Cisneros has never stopped writing. Her 2002 novel, Caramelo, was a part of The Atlantic’s great-American-novels list. She released a new poetry collection, Woman Without Shame, in 2022. And she’s never stopped breaking new ground for Latino writers; she founded the Macondo Writers Workshop to support and nurture new voices. Today, it’s impossible to read the depictions of carnal pleasure and crazy longing in the works of contemporary Latino writers such as Carmen Maria Machado, Elizabeth Acevedo, Lizz Huerta, and Angie Cruz without hearing the echoes of Cisneros. After all, she was a mother, in a sense, to many—all of the Latinas striving to add to the literary landscape full-throated, complicated women rendered beautiful and bitchy and real.

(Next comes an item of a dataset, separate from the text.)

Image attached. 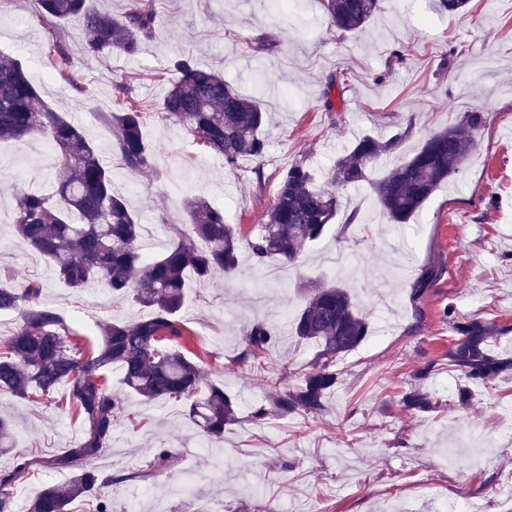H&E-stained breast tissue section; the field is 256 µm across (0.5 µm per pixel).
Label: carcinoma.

I will admit now that at too young an age, I did in fact do what was expected of me. I went home after college, and I became somebody’s wife. And it was not, I realized quickly, a role I was intended to play. I’d been called early by Cisneros’s siren song to be a loose woman, a black-lace-bra kind of woman, to live a life that no one else I knew was living but that I knew Cisneros had lived, because she had put it into those beautiful words. So I cast off the husband and the normal job and the normal life, and I embraced who I truly was. Nobody’s mother, nobody’s wife. A writer.